Sur la fin de non-recevoir :
2. D'une part, aux termes de l'article R. 421-1 du code de justice administrative : " La juridiction ne peut être saisie que par voie de recours formé contre une décision, et ce, dans les deux mois à partir de la notification ou de la publication de la décision attaquée ". L'article R. 421-5 du même code dispose que : " Les délais de recours contre une décision administrative ne sont opposables qu'à la condition d'avoir été mentionnés, ainsi que les voies de recours, dans la notification de la décision ".
3. Il incombe à l'administration, lorsqu'elle oppose une fin de non-recevoir tirée de la tardiveté d'une action introduite devant une juridiction administrative, d'établir la date à laquelle la décision attaquée a été régulièrement notifiée à l'intéressé.
4. Le préfet de la Loire-Atlantique fait valoir que la requête de M. B est tardive. Il ressort des pièces du dossier, d'une part, que la décision initiale de refus a été réputée notifiée le 30 septembre 2020, que M. B a formé un recours gracieux le 19 octobre 2020 et que celui-ci a été implicitement rejeté le 19 décembre 2020 et, d'autre part, que la décision initiale, produite au dossier par le requérant, comportait la mention des voies et délais de recours.
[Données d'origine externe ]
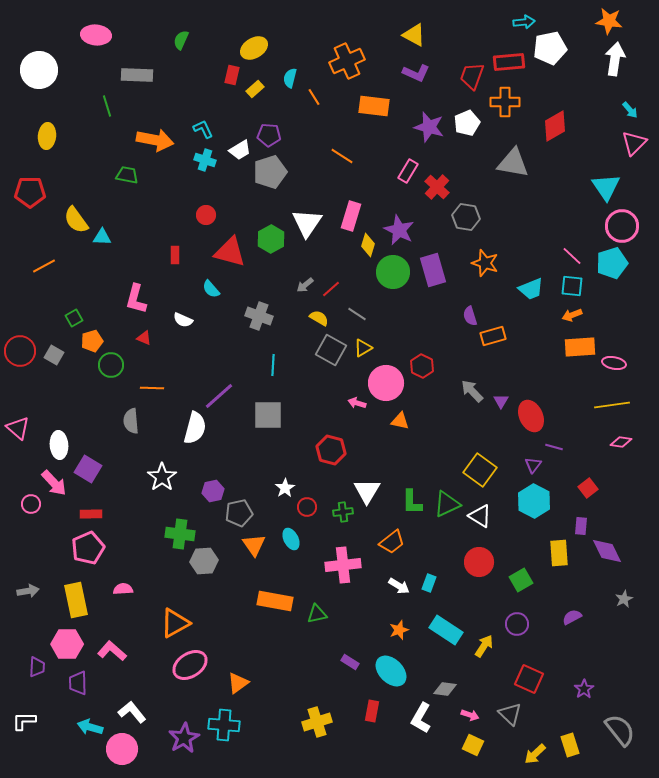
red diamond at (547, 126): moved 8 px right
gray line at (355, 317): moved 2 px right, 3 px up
Dans ces conditions, les conclusions tendant à l'annulation des décisions du préfet de la région Pays de la Loire en date du 14 octobre 2019 et 19 décembre 2020 portant refus d'échange de son permis de conduire malgache contre un permis de conduire français sont tardives et, par suite, irrecevables.
5. Il résulte de tout ce qui précède que les conclusions à fin d'annulation de M. B doivent être rejetées, ainsi que, par voie de conséquence, ses conclusions à fin d'injonction.
D E C I D E :
Article 1er : La requête est rejetée.
Article 2 : Le présent jugement sera notifié à M. C B et au ministre de l'intérieur et des outre-mer.
Copie en sera adressée au préfet de la région Pays de la Loire, préfet de la Loire-Atlantique.
Rendu public par mise à disposition au greffe le 26 juillet 2024.
La magistrate désignée,
N. MULLIELa greffière,
C. ROUILLARD
La République mande et ordonne au ministre de l'intérieur et des outre-mer en ce qui le concerne ou à tous commissaires de justice à ce requis en ce qui concerne les voies de droit commun contre les parties privées, de pourvoir à l'exécution de la présente décision.